An easy fix for this is to use useCallback which was designed exactly for this:

export function MyComponent() {
  const onChange = useCallback((e) => console.log(e), []);

  return <input onChange={onChange} />;
}
Fake prop changes: useMemo#

A similar problem can rise when building complex data structures and not memoizing them correctly before passing them as props.

export function MyComponent() {
  const rows = data
    .filter(bySearchCriteria)
    .sort(bySortOrder);

  return <Table data={rows} />;
}

This means that on every render we are re creating the rows array, and although the content might not change, the shallow compare with the previous version will mark it as different. To solve this React provides useMemo:

export function MyComponent() {
  const rows = useMemo(
    () => data.filter(bySearchCriteria).sort(bySortOrder),
    [deps]
  );

  return <Table data={rows} />;
}

This will ensure rows are only recalculated when the dependencies change (most likely props or state).

You can also customize the way React.memo compares current vs previous props but be aware that this calculation should be fast since it is effectively part of the Render phase and you probably don’t want to perform trivially nested deep comparisons on every render.

Summary#

The React profile is really good at telling you why a given component rendered out of the three main options. Let’s cover each option and potential paths of improvements

Props changed#

How it looks in the React dev tool:

props changed in react dev tool

Did they really? Are they fake prop changes? Use useCallback and useMemo.

Parent rendered#

How it looks in the React dev tool:

parent rendered in react dev tool

Use React.memo to memoize your pure components.
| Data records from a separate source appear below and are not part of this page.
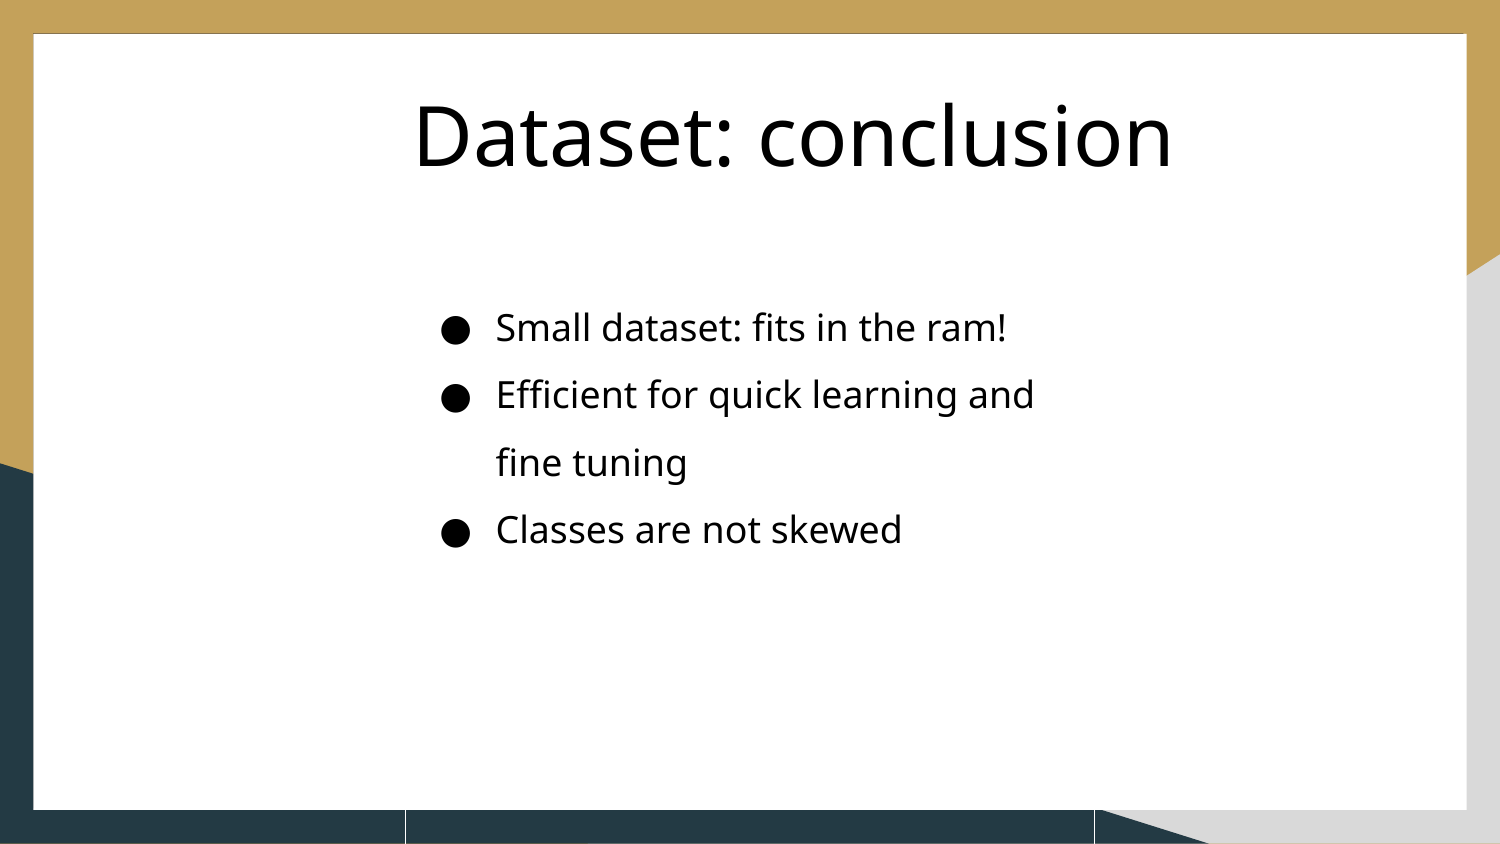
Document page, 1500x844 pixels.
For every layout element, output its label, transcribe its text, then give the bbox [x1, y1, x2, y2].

list Small dataset: fits in the ram! Efficient for quick learning and fine tuning Classes are not skewed [405, 266, 1095, 844]
title Dataset: conclusion [360, 68, 1228, 172]
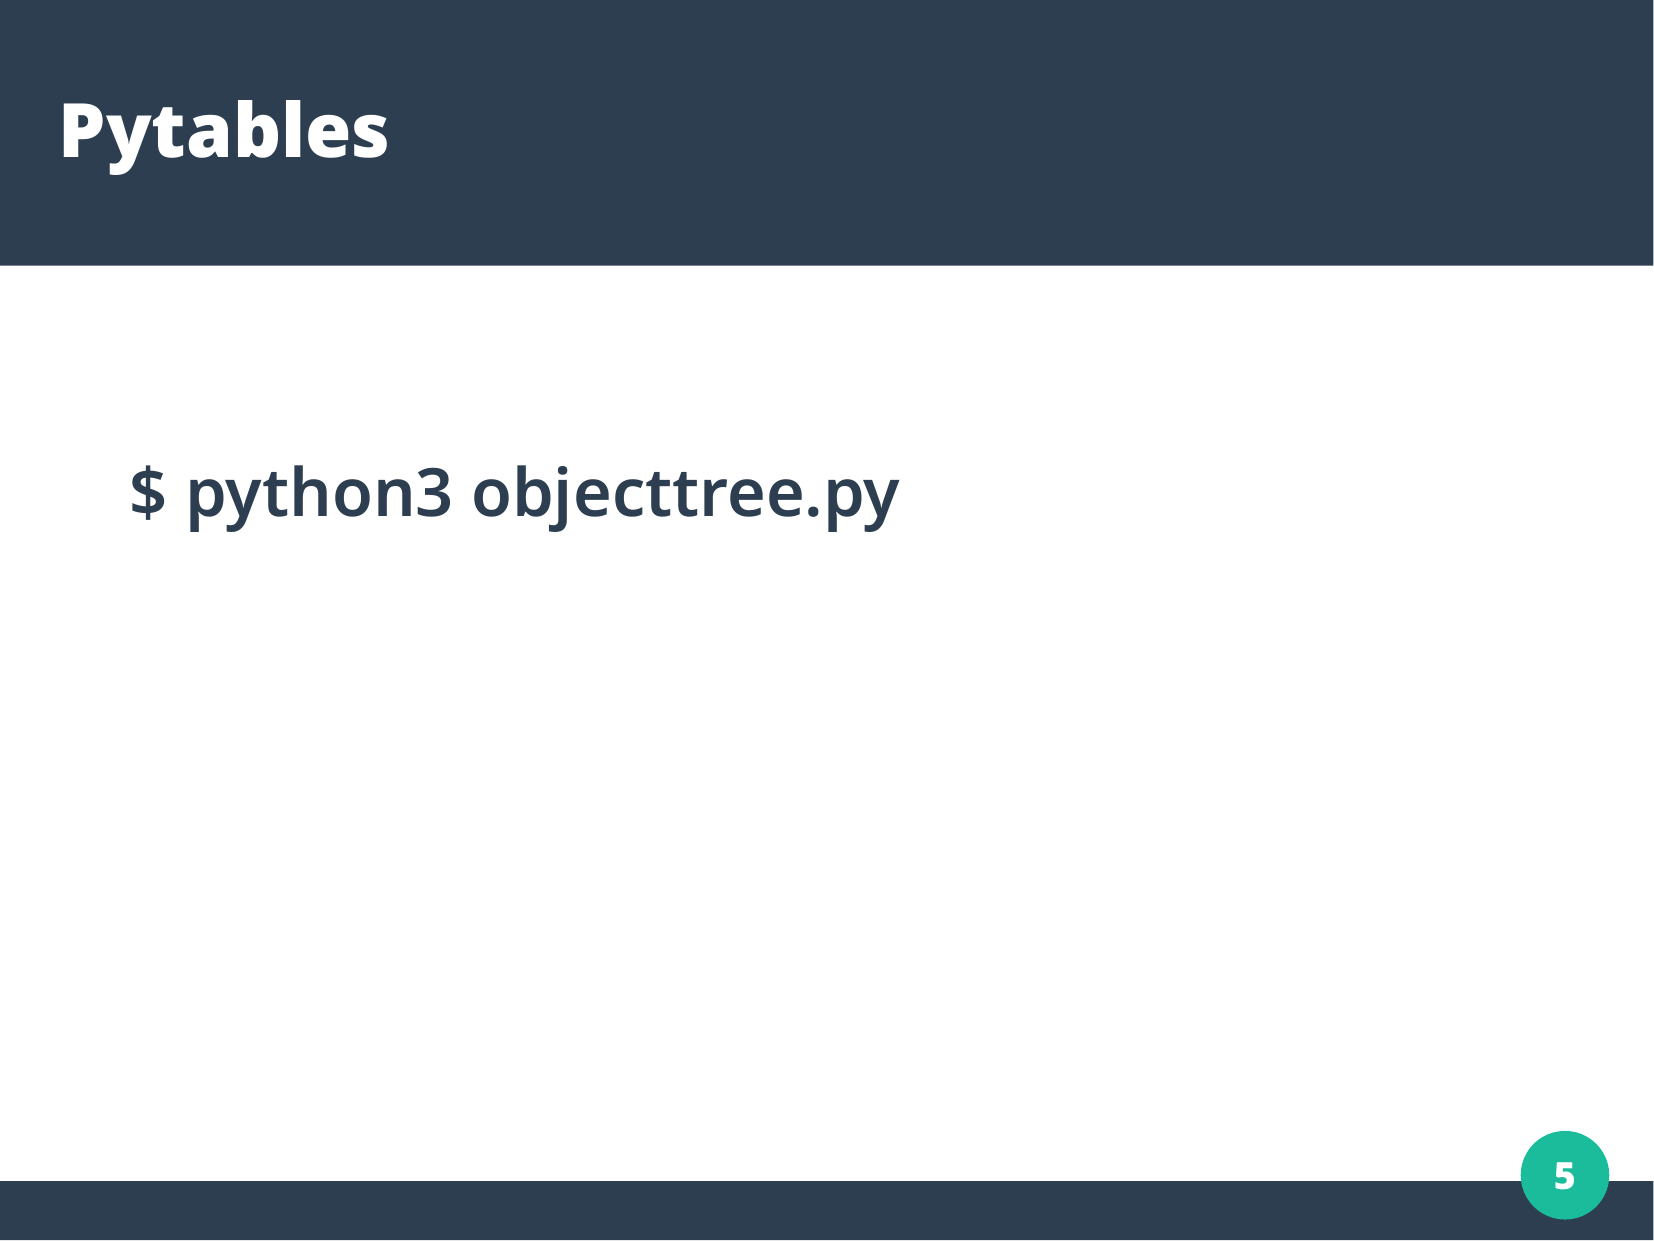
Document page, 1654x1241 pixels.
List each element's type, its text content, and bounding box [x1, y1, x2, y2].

title Pytables [59, 49, 1595, 207]
list $ python3 objecttree.py [59, 324, 1595, 1152]
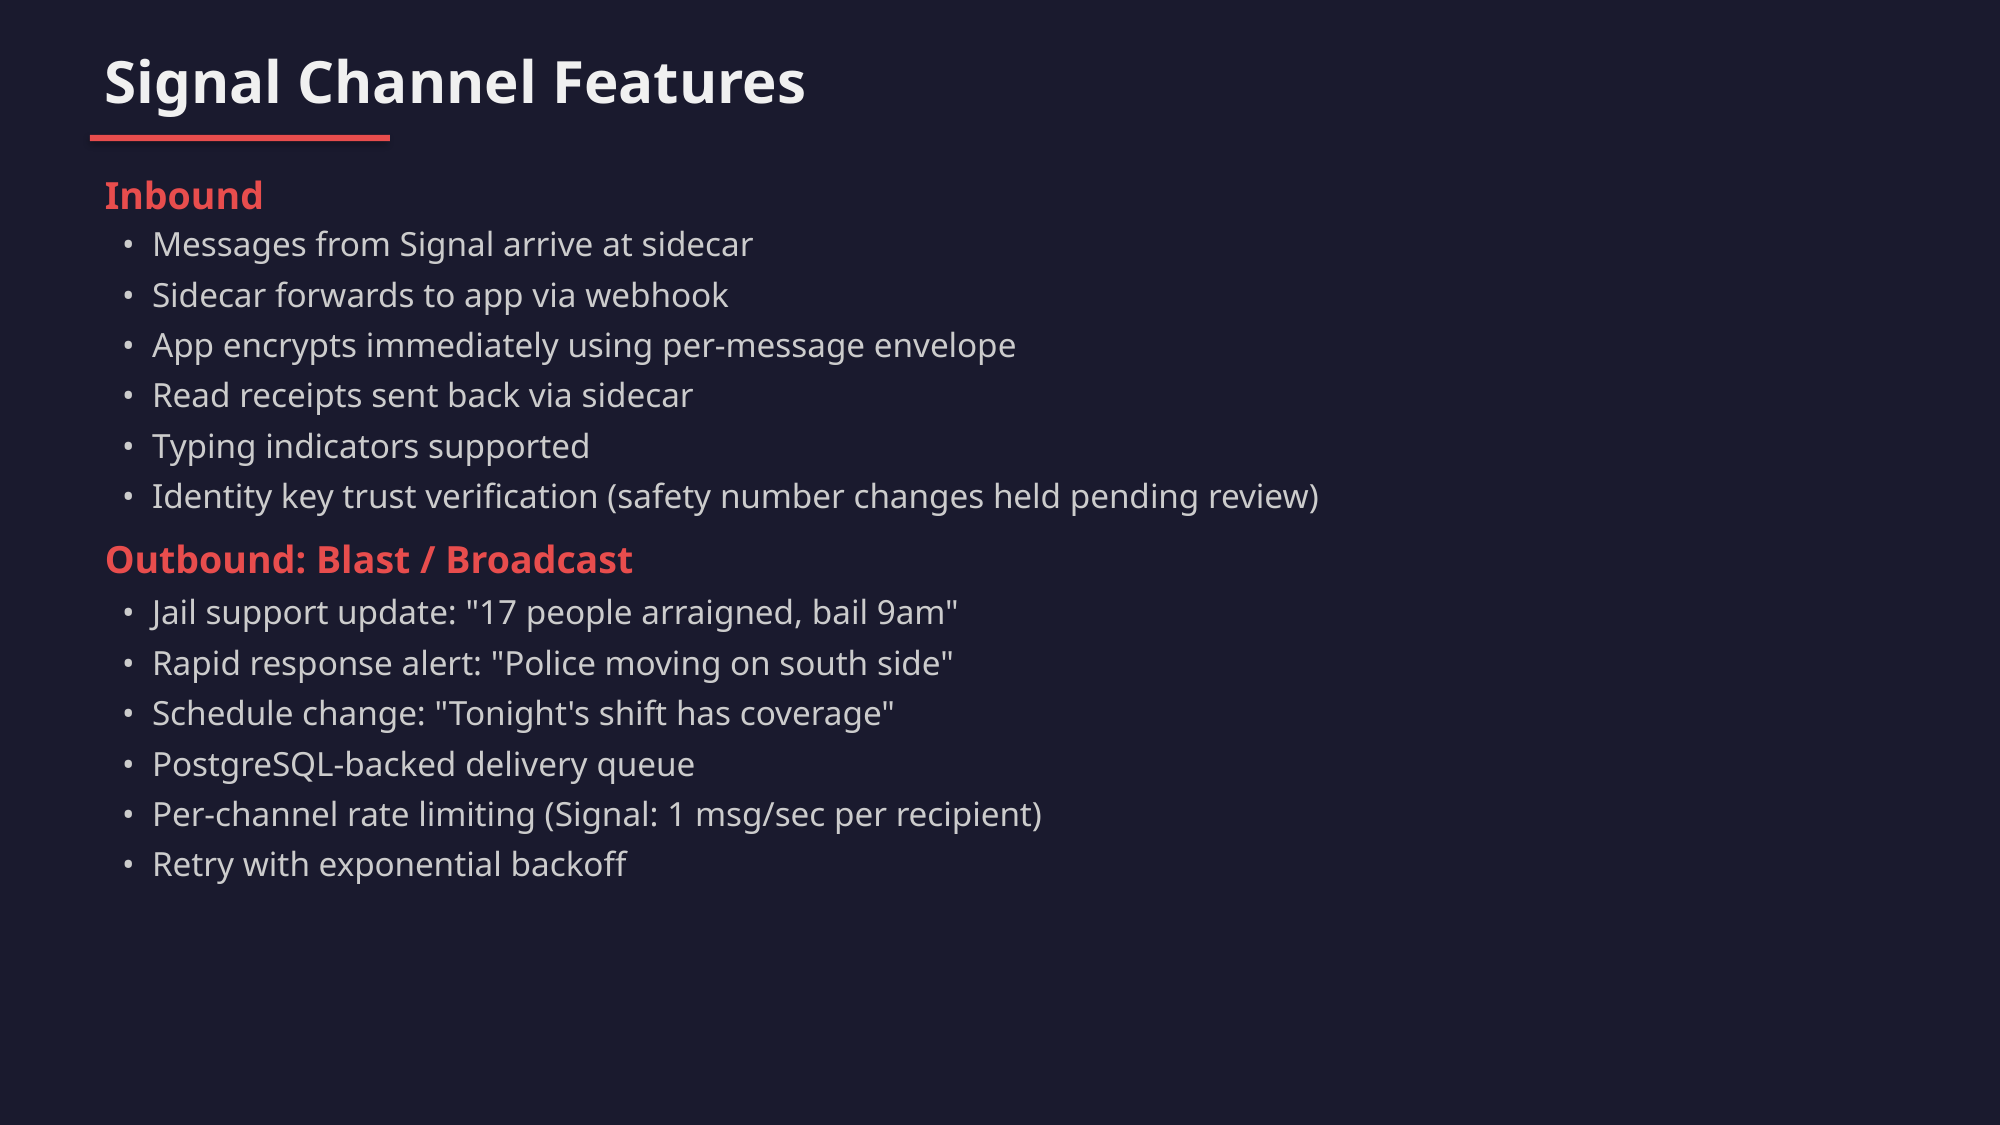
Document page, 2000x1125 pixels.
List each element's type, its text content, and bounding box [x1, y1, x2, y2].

text_box Signal Channel Features [89, 37, 1910, 123]
text_box [89, 134, 390, 142]
text_box Inbound • Messages from Signal arrive at sidecar • Sidecar forwards to app via webhook • App encrypts immediately using per-message envelope • Read receipts sent back via sidecar • Typing indicators supported • Identity key trust verification (safety number changes held pending review) Outbound: Blast / Broadcast • Jail support update: "17 people arraigned, bail 9am" • Rapid response alert: "Police moving on south side" • Schedule change: "Tonight's shift has coverage" • PostgreSQL-backed delivery queue • Per-channel rate limiting (Signal: 1 msg/sec per recipient) • Retry with exponential backoff [89, 164, 1910, 891]
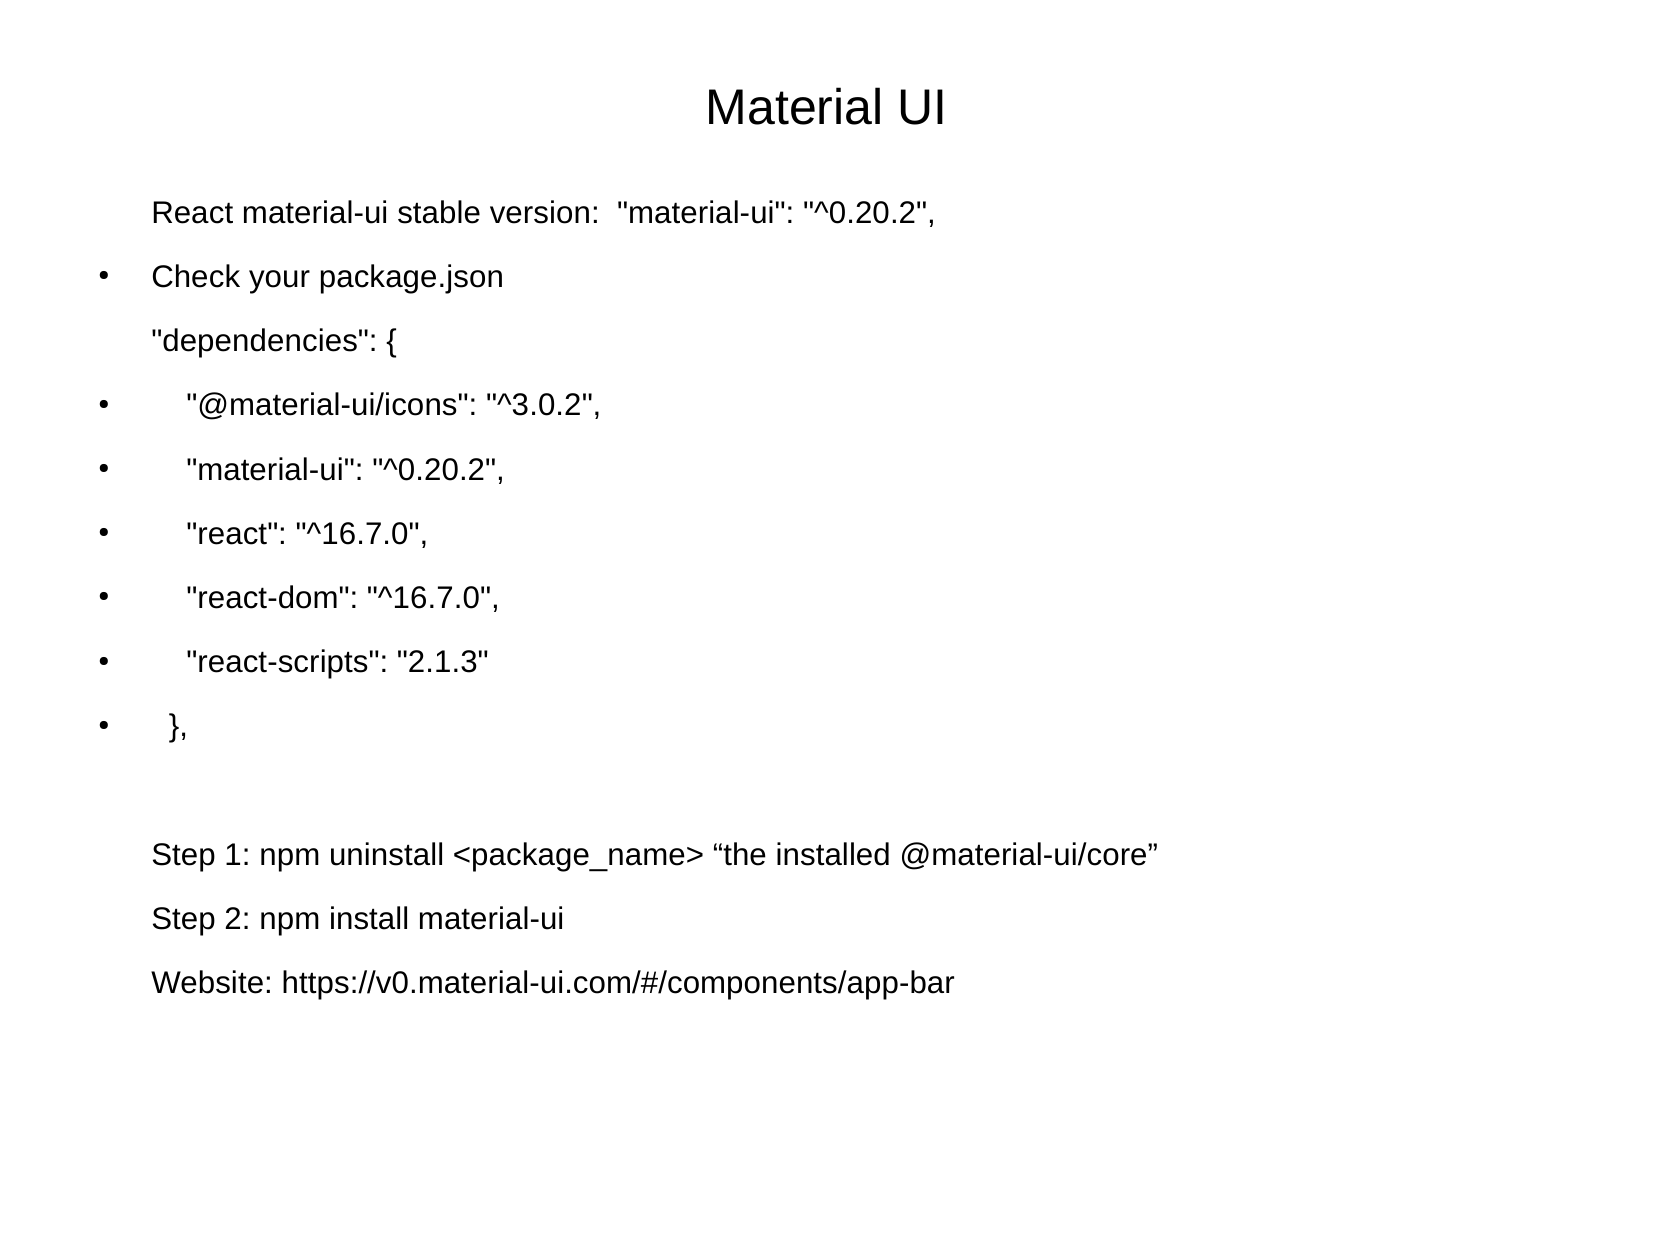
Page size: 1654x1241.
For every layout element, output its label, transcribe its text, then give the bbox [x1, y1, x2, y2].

Hooks changed (state, context)#

How it looks in the React dev tool:

hooks changed in react dev tool

Nothing too obvious to do here. Try to validate that the hook that changed makes sense. Perhaps a bad context provider is faking out changes the same way as fake prop changes might appear.

Closing#

By now you should feel pretty confident in your skills to identify and improve Performance problems in React. Of course theory and practice are different beasts but your problem wont be far away from the ones we’ve covered, perhaps you will have to deal with library updates, or components out of your control but that’s life!